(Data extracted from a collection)
++++++++

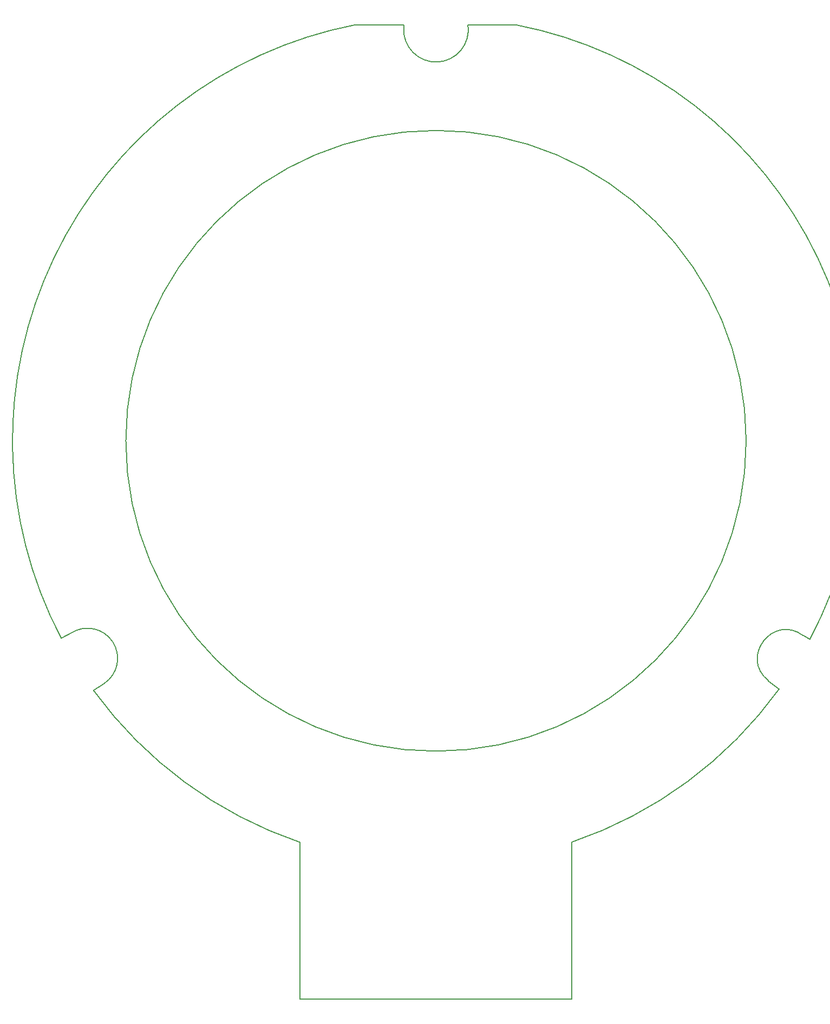
<source format=gbr>
G04 #@! TF.FileFunction,Profile,NP*
%FSLAX46Y46*%
G04 Gerber Fmt 4.6, Leading zero omitted, Abs format (unit mm)*
G04 Created by KiCad (PCBNEW 4.0.7) date 02/08/19 08:23:59*
%MOMM*%
%LPD*%
G01*
G04 APERTURE LIST*
%ADD10C,0.100000*%
%ADD11C,0.150000*%
G04 APERTURE END LIST*
D10*
D11*
X95420000Y-139550000D02*
X93770000Y-140600000D01*
X199320000Y-139100000D02*
X200970000Y-140400000D01*
X168570000Y-188850000D02*
X168570000Y-164300000D01*
X126070000Y-188850000D02*
X168570000Y-188850000D01*
X126070000Y-177450000D02*
X126070000Y-188850000D01*
X126070000Y-174050000D02*
X126070000Y-177450000D01*
X126070000Y-170950000D02*
X126070000Y-174050000D01*
X126070000Y-167750000D02*
X126070000Y-170950000D01*
X126070000Y-165300000D02*
X126070000Y-167750000D01*
X126070000Y-164350000D02*
X126070000Y-165300000D01*
X204770000Y-132050000D02*
X205770000Y-132650000D01*
X90320000Y-131600000D02*
X88720000Y-132450000D01*
X142270000Y-37000000D02*
X142270000Y-37100000D01*
X142270000Y-36600000D02*
X142270000Y-37000000D01*
X134670000Y-36600000D02*
X142270000Y-36600000D01*
X159820000Y-36600000D02*
X152320000Y-36600000D01*
X142270371Y-37097519D02*
G75*
G03X152320000Y-36600000I5049629J-252481D01*
G01*
X204740674Y-132039102D02*
G75*
G03X199320000Y-139100000I-2670674J-3560898D01*
G01*
X95436516Y-139524774D02*
G75*
G03X90320000Y-131600000I-2616516J3924774D01*
G01*
X134705727Y-36587981D02*
G75*
G03X88720000Y-132450000I12614273J-65012019D01*
G01*
X93766812Y-140602322D02*
G75*
G03X126070000Y-164350000I53553188J39002322D01*
G01*
X168572202Y-164306510D02*
G75*
G03X200970000Y-140400000I-21252202J62706510D01*
G01*
X205774970Y-132652640D02*
G75*
G03X159820000Y-36600000I-58454970J31052640D01*
G01*
X195820000Y-101600000D02*
G75*
G03X195820000Y-101600000I-48500000J0D01*
G01*
M02*

</source>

++++++++

• What the task requires: The answer consists of the line holding "X126070000Y-177450000D01*" and every line after it up to the end of the records, word for word.

• Answer to the exercise:
X126070000Y-177450000D01*
X126070000Y-170950000D02*
X126070000Y-174050000D01*
X126070000Y-167750000D02*
X126070000Y-170950000D01*
X126070000Y-165300000D02*
X126070000Y-167750000D01*
X126070000Y-164350000D02*
X126070000Y-165300000D01*
X204770000Y-132050000D02*
X205770000Y-132650000D01*
X90320000Y-131600000D02*
X88720000Y-132450000D01*
X142270000Y-37000000D02*
X142270000Y-37100000D01*
X142270000Y-36600000D02*
X142270000Y-37000000D01*
X134670000Y-36600000D02*
X142270000Y-36600000D01*
X159820000Y-36600000D02*
X152320000Y-36600000D01*
X142270371Y-37097519D02*
G75*
G03X152320000Y-36600000I5049629J-252481D01*
G01*
X204740674Y-132039102D02*
G75*
G03X199320000Y-139100000I-2670674J-3560898D01*
G01*
X95436516Y-139524774D02*
G75*
G03X90320000Y-131600000I-2616516J3924774D01*
G01*
X134705727Y-36587981D02*
G75*
G03X88720000Y-132450000I12614273J-65012019D01*
G01*
X93766812Y-140602322D02*
G75*
G03X126070000Y-164350000I53553188J39002322D01*
G01*
X168572202Y-164306510D02*
G75*
G03X200970000Y-140400000I-21252202J62706510D01*
G01*
X205774970Y-132652640D02*
G75*
G03X159820000Y-36600000I-58454970J31052640D01*
G01*
X195820000Y-101600000D02*
G75*
G03X195820000Y-101600000I-48500000J0D01*
G01*
M02*

</source>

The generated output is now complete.